- _PROBLEM TO WORK ON_
Please repeat every record exactly, leaving out any pictures.

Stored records
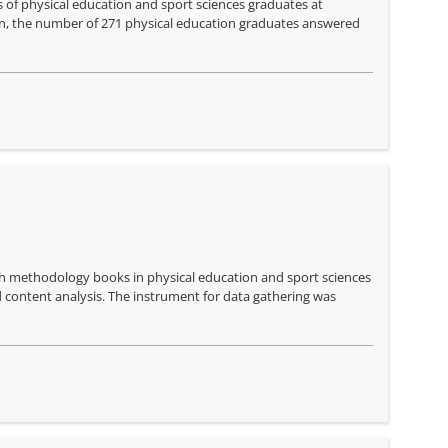
ls of physical education and sport sciences graduates at
ion, the number of 271 physical education graduates answered
rch methodology books in physical education and sport sciences
d content analysis. The instrument for data gathering was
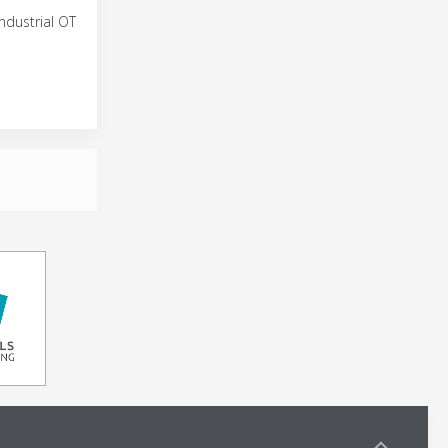
ndustrial OT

- _OUTPUT FOR THIS EXERCISE_
ls of physical education and sport sciences graduates at
ion, the number of 271 physical education graduates answered
rch methodology books in physical education and sport sciences
d content analysis. The instrument for data gathering was
ndustrial OT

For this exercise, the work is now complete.